In this prospective study, the Dutch version of the HCR-20 (an instrument assessing risk factors for violence in the past, present and future) was coded independently by three rater groups (researchers, treatment supervisors and group leaders) for 127 male mentally disordered offenders admitted to a forensic psychiatric hospital. During case conferences, the three raters discussed their ratings and reached consensus on their ratings and final risk judgment. HCR-20 ratings were related to incidents of physical violence during treatment. Overall, the predictive validity of the HCR-20 was good. We found no differences between researchers and treatment supervisors in predictive accuracy. Group leaders performed worse compared to the other two rater groups. The consensus rating was the best predictor. Implications for structured violence risk assessment in clinical practice are discussed.

The authors thank all clinicians and researchers who participated in this study. Special thanks go to Cécile Vandeputte-van de Vijver who functioned as workshop trainer together with the first author and participated as a researcher in the study.

Notes

1. See Douglas, Cox, and Webster (Citation1999) and Otto (Citation2000) for a more detailed overview of risk assessment approaches.

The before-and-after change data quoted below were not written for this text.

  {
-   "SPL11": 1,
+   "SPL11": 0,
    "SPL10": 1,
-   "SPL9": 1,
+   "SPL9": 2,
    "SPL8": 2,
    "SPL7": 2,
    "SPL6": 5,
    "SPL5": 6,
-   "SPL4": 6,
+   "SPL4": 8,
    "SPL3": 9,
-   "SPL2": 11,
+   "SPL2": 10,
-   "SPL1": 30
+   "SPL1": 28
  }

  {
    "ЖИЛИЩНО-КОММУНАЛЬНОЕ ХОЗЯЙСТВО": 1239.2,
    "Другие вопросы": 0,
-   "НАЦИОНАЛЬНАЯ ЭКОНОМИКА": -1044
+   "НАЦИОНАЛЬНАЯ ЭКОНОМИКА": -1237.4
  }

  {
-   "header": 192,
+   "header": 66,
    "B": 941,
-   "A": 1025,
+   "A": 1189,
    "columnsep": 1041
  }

2. This sample comprised 53 men and seven women. In the present study, the women were excluded from the analyses (see Procedure).

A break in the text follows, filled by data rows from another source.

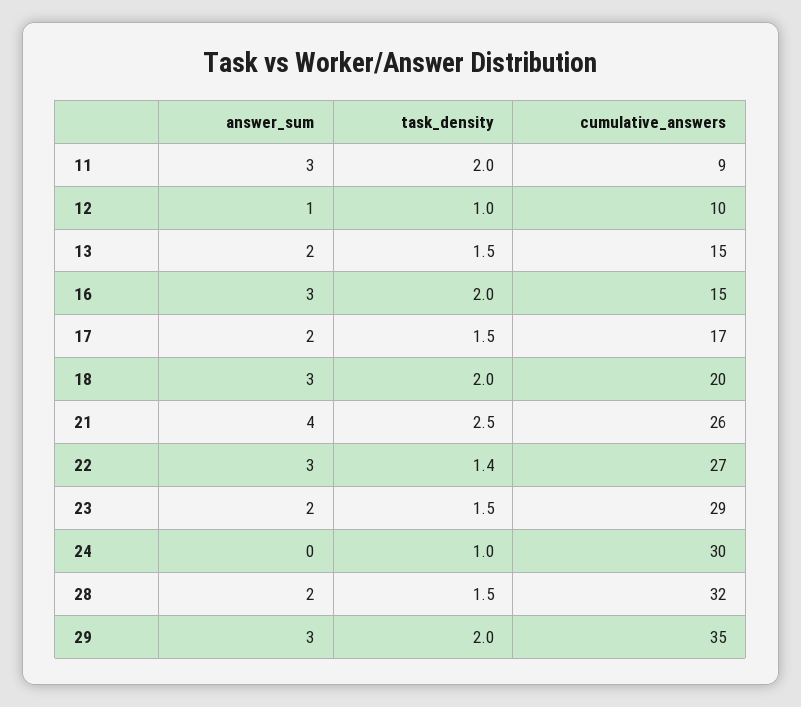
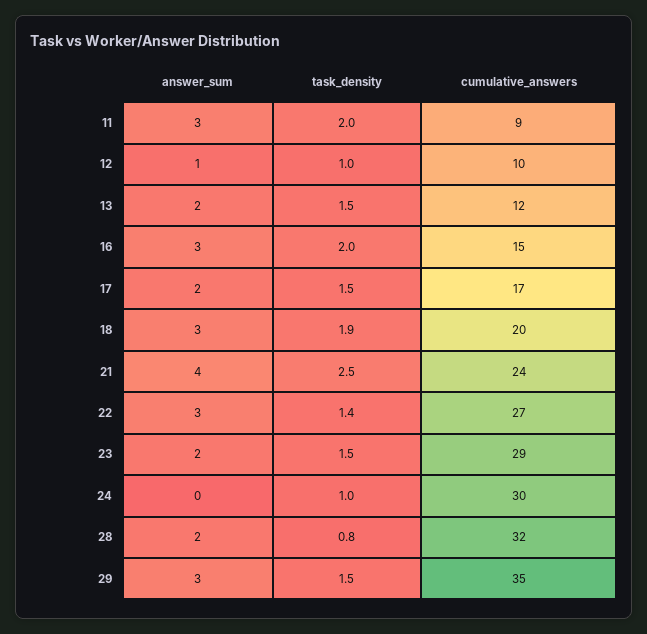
  {
    "answer_sum": {
      "11": 3,
      "12": 1,
      "13": 2,
      "16": 3,
      "17": 2,
      "18": 3,
      "21": 4,
      "22": 3,
      "23": 2,
      "24": 0,
      "28": 2,
      "29": 3
    },
    "task_density": {
      "11": 2,
      "12": 1,
      "13": 1.5,
      "16": 2,
      "17": 1.5,
-     "18": 2,
+     "18": 1.9,
      "21": 2.5,
      "22": 1.4,
      "23": 1.5,
      "24": 1,
-     "28": 1.5,
+     "28": 0.8,
-     "29": 2
+     "29": 1.5
    },
    "cumulative_answers": {
      "11": 9,
      "12": 10,
-     "13": 15,
+     "13": 12,
      "16": 15,
      "17": 17,
      "18": 20,
-     "21": 26,
+     "21": 24,
      "22": 27,
      "23": 29,
      "24": 30,
      "28": 32,
      "29": 35
    }
  }

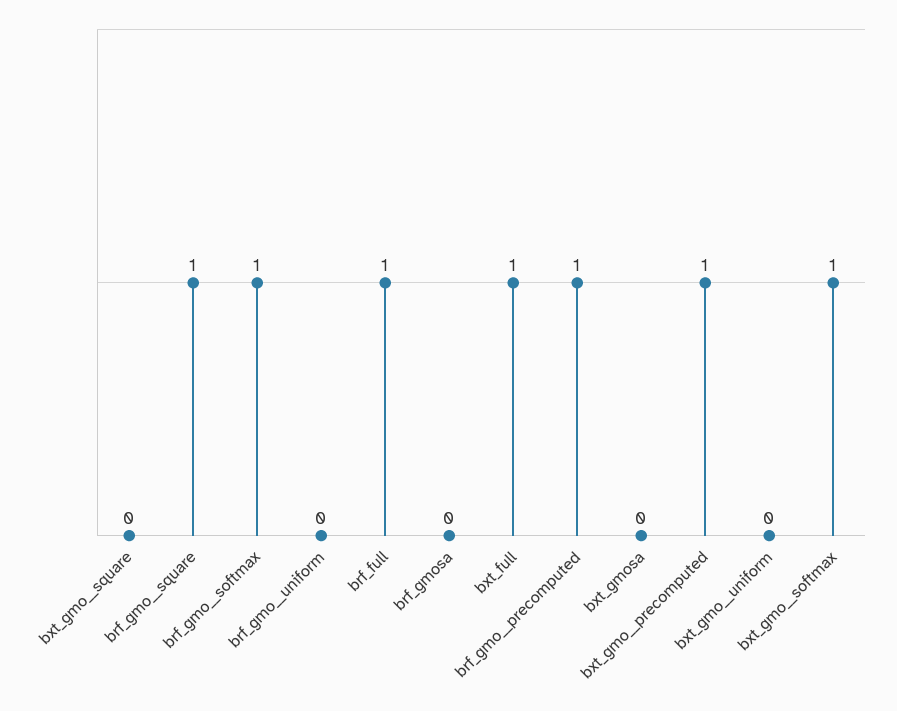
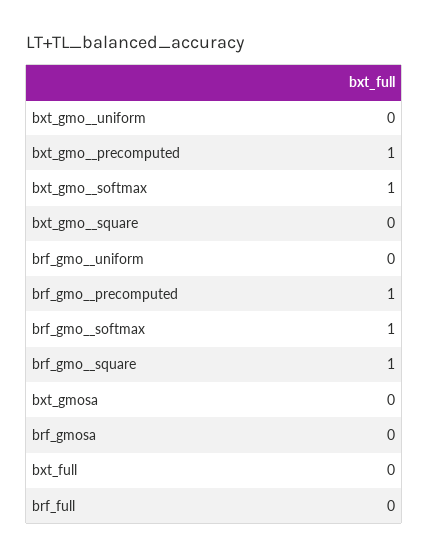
  {
    "bxt_gmo__square": 0,
    "brf_gmo__square": 1,
    "brf_gmo__softmax": 1,
    "brf_gmo__uniform": 0,
-   "brf_full": 1,
+   "brf_full": 0,
    "brf_gmosa": 0,
-   "bxt_full": 1,
+   "bxt_full": 0,
    "brf_gmo__precomputed": 1,
    "bxt_gmosa": 0,
    "bxt_gmo__precomputed": 1,
    "bxt_gmo__uniform": 0,
    "bxt_gmo__softmax": 1
  }

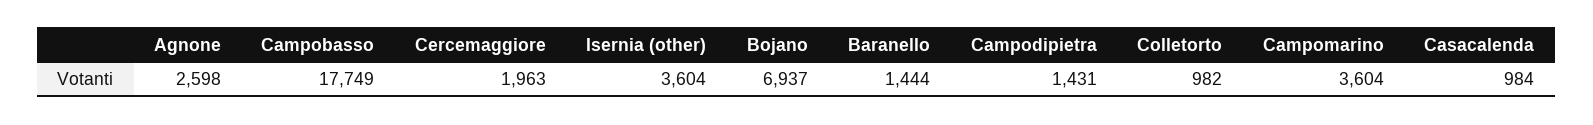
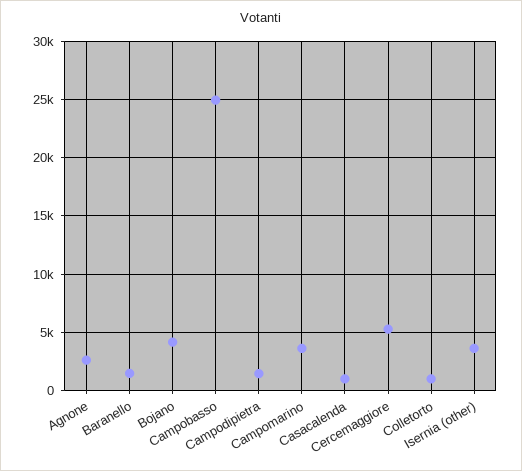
  {
    "Agnone": 2598,
-   "Campobasso": 17749,
+   "Campobasso": 25000,
-   "Cercemaggiore": 1963,
+   "Cercemaggiore": 5000,
    "Isernia (other)": 3604,
-   "Bojano": 6937,
+   "Bojano": 4000,
    "Baranello": 1444,
    "Campodipietra": 1431,
    "Colletorto": 982,
    "Campomarino": 3604,
    "Casacalenda": 984
  }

3. In Dutch forensic psychiatry, cluster B personality disorders are the most prevalent (see Hildebrand & de Ruiter, Citation2004; de Ruiter & Greeven, Citation2000).

4. Axis I diagnoses were lifetime clinical diagnoses based on consensus between four raters (see Hildebrand & de Ruiter, Citation2004), Axis II disorders were diagnosed with the Structured Interview for DSM-IV Personality (SIDP-IV; Pfohl, Blum, & Zimmerman, Citation1995).

5. This is not completely true, Historical items can change in an unfavorable direction. For instance, the score on item 10 increases when a patient violates the rules by escaping from the secure hospital.

6. Results of the SVR-20 are not included in this study but can be expected within 1 or 2 years.

7. The HCR-20 was developed based on research in predominantly male samples.

8. Five of seven patients that were assessed for the context Out had an incident of physical violence inside the hospital. Four of these patients were in the transmural phase. Although these patients lived outside the hospital, they frequently visited the hospital, for instance, to attend work or psychotherapy.

9. It should be noted that ROC analyses are less appropriate to apply with dichotomous or trichotomous variables. Still, we believed it was important to examine the predictive accuracy per item, and AUC values are easy to understand and provide comparison values with other similar studies.